U.S. and Russian officials appear tantalizingly close to a new arms deal to replace the 1991 START treaty, the biggest nuclear weapons reduction in history and a lynching in the post-Cold War balance of power.
But despite the public optimism in Washington and Moscow, the existing START treaty lapsed on December 5 with no new agreement in place and officials are still unable to detail when and where the final version may be approved.
"I think both sides are committed to completing the START treaty.
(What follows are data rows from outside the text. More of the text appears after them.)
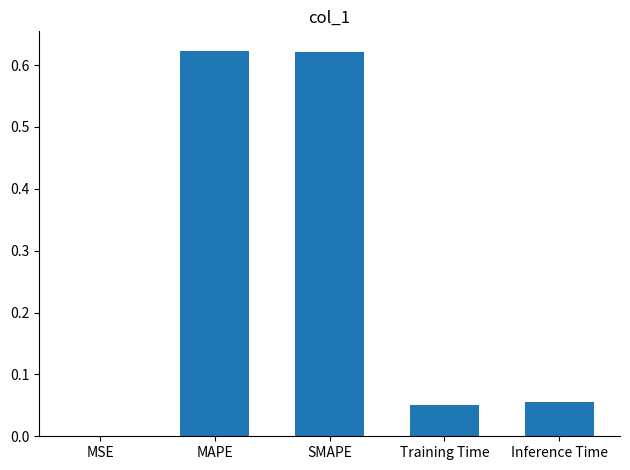

What is the sum of all values?

1.4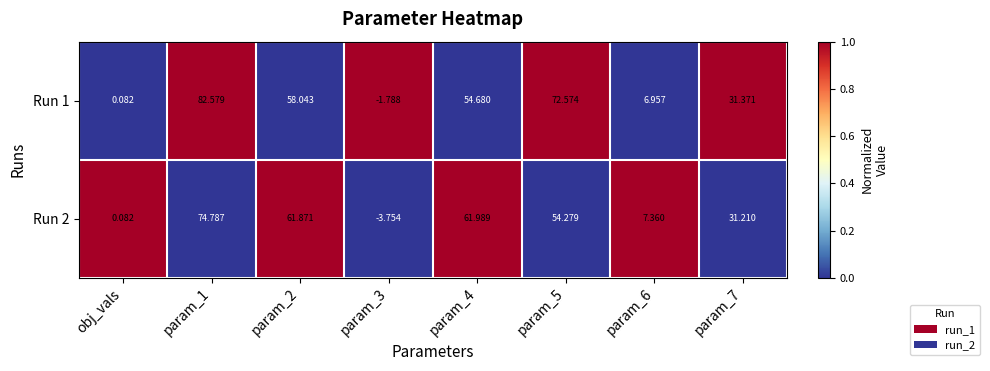

At which category is the sum across all series the highest?

param_1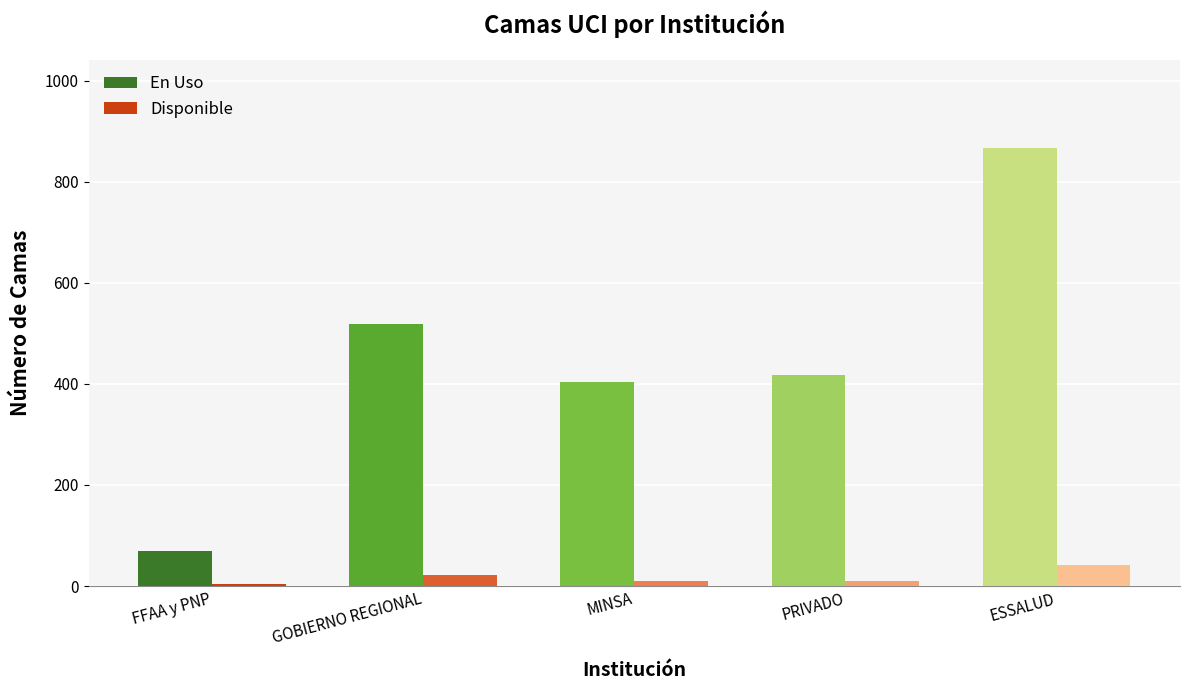

Is the value of En Uso at ESSALUD greater than the value of Disponible at FFAA y PNP?

Yes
It is just a question of when that will be achieved," Secretary of State Hillary Clinton told reporters on Thursday.
Russian Foreign Minister Sergei Lavrov said the agreement would be signed "soon" and sources on both sides signal only a few elements remain to be worked out on the new treaty, which would further cut the nuclear arsenals of Russia and the United States.
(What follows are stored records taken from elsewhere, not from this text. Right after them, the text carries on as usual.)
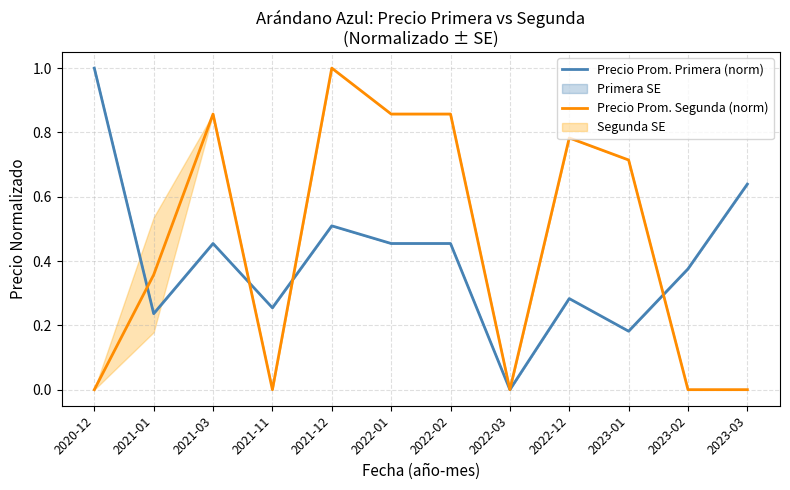

List the series in order of their overall mean, lowest first.

Precio Prom. Primera (norm), Precio Prom. Segunda (norm)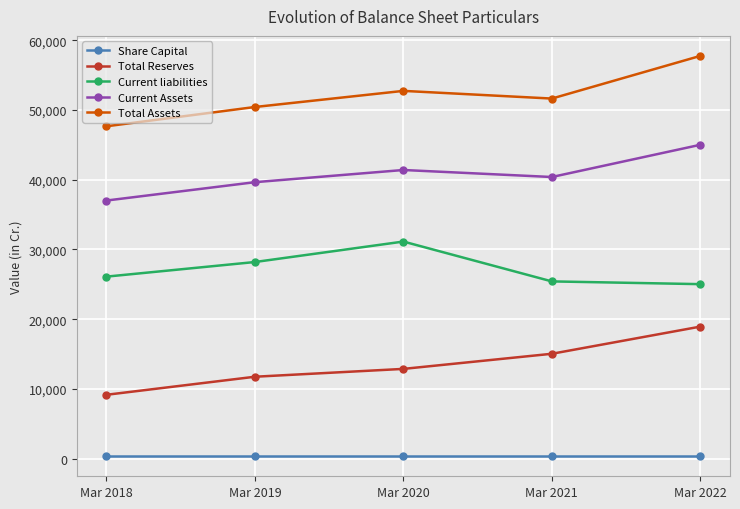

What is the sum of the Current liabilities values at Mar 2019 and Mar 2020?

59321.8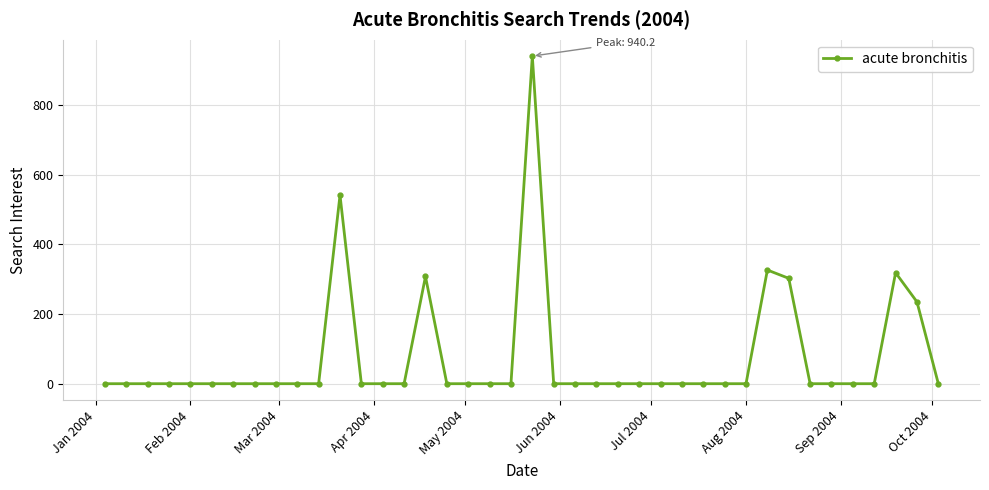

What is the greatest value displayed?

940.2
"They still are hard at it," State Department spokesman P.J. Crowley said on Thursday.
The new START treaty is part of an effort to "reset" U.S.-Russia relations and both sides have pledged to abide by the terms of the old agreement until a new version can be cemented into place.
Among the issues holding up the treaty were the numbers of allowable weapons and verification procedures, both of which require detailed discussion.
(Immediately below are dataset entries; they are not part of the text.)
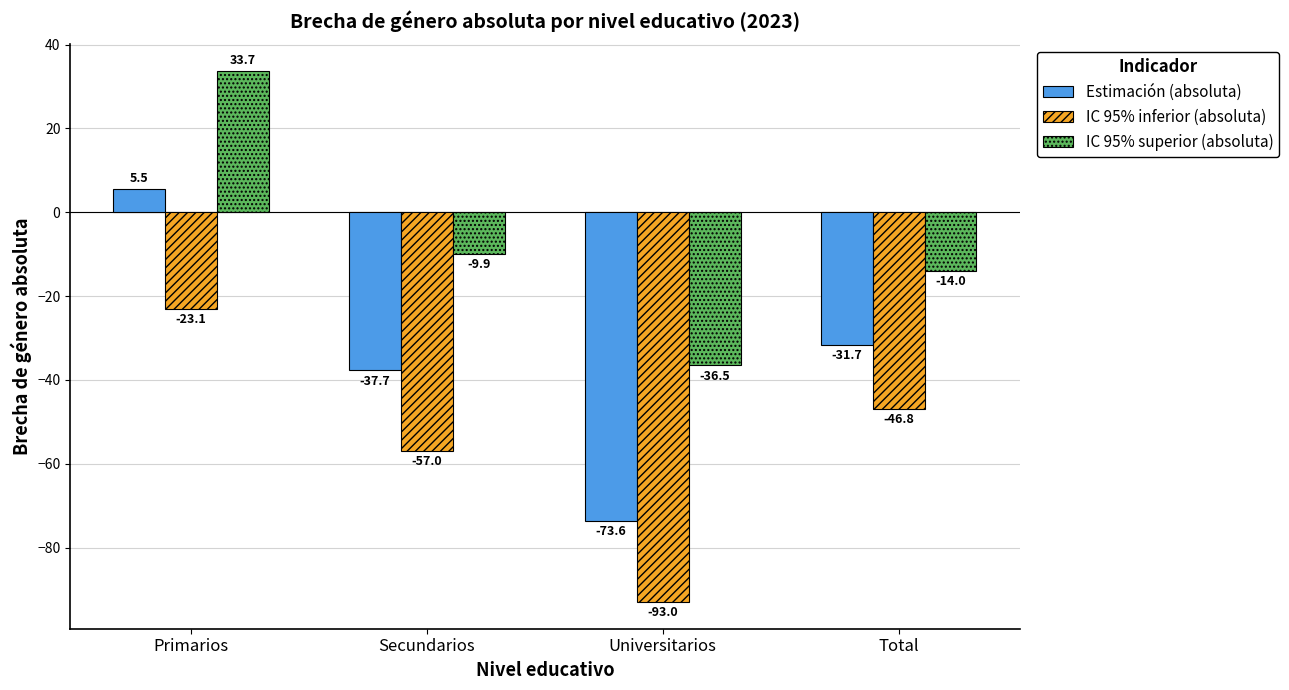

Reading left to right, what are all the values shown in this chart?

Estimación (absoluta): Primarios=5.5	Secundarios=-37.7	Universitarios=-73.6	Total=-31.7
IC 95% inferior (absoluta): Primarios=-23.1	Secundarios=-57.0	Universitarios=-93.0	Total=-46.8
IC 95% superior (absoluta): Primarios=33.7	Secundarios=-9.9	Universitarios=-36.5	Total=-14.0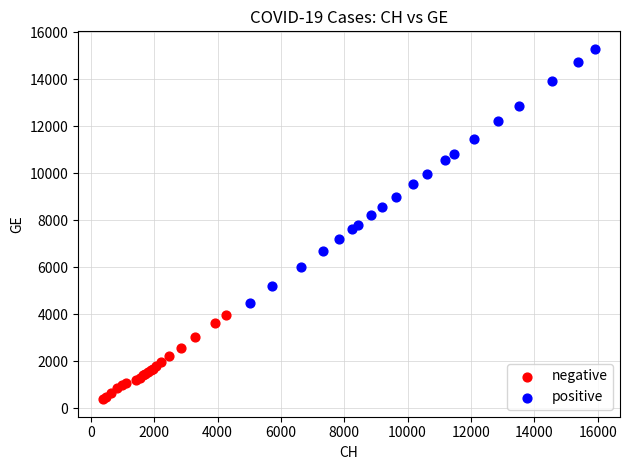

Which series has the widest spread of Y values?

positive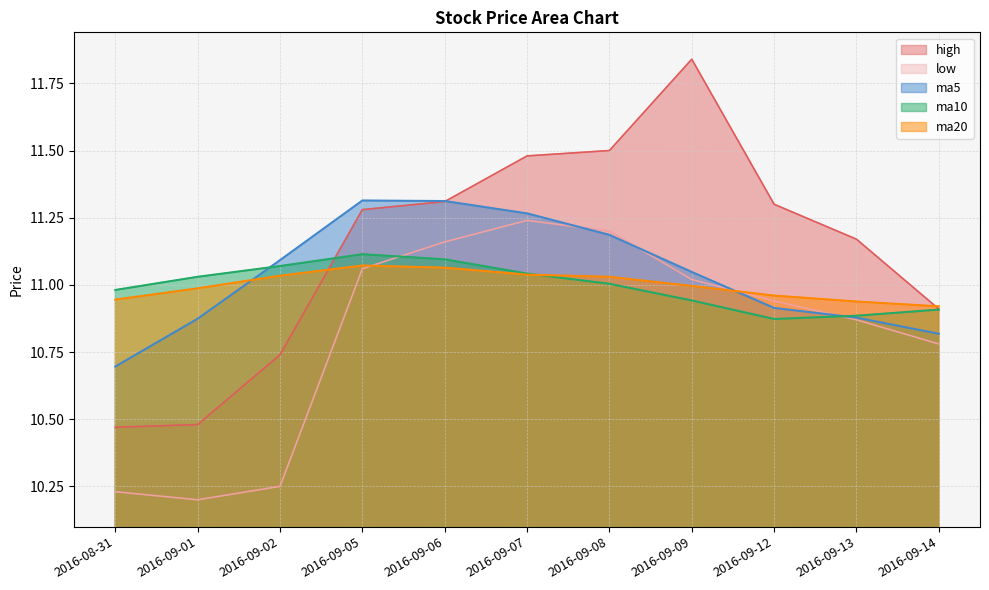

In low, how many points are higher than both neighbors (excluding endpoints)?

1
"Negotiations eventually get down to near the finish line when you have a small number of issues and those issues have a high level of complexity," Crowley said.
Last July, Obama and Medvedev outlined a framework for the new treaty, restricting deployed strategic warheads to between 1,500 and 1,675 while limiting the number of delivery platforms to between 500 and 1,100.
CONFIDENCE
Despite the slow going, analysts expect a new treaty by year's end -- saying both sides have too much invested politically to allow much more delay.
Many now point to Obama's trip to Copenhagen for the end of the global climate conference on December 18 as one possible moment for a signing ceremony.
"Everyone assumes they are going to get this done," said James Collins, a former U.S. ambassador to Russia now director of the Russia and Eurasia Program at the Carnegie Endowment for International Peace.
Collins said Obama and Russian President Dmitry Medvedev agreed on the need to reduce weapons stockpiles, and want a successor treaty to START before a major review of the Nuclear Non-Proliferation Treaty next year.
"It is one thing not to have inspection or verifications for a month or two, its quite another to not to have it for a year or two. In that case, you begin to lose confidence," said Collins. "Both have a great interest in the predictability of what the other side is doing."
But old habits die hard, and where some see due diligence others suspect diplomatic skullduggery.
One noted U.S. analyst suggested Russia may have purposefully delayed the negotiations to bring Obama down a peg before he collected his Nobel Peace Prize -- awarded on Thursday in recognition of his efforts to cut nuclear weapons.
"The Russians may have overplayed their hand, figuring (incorrectly) that Obama was so eager for a deal that he'd grant them last-minute concessions," Strobe Talbott, a Russia expert and president of the Brookings Institution wrote in a blog.
That drew a chuckle -- if not an outright denial -- from the State Department's Crowley: "That's kind of a Cold War kind of question," he told a news briefing.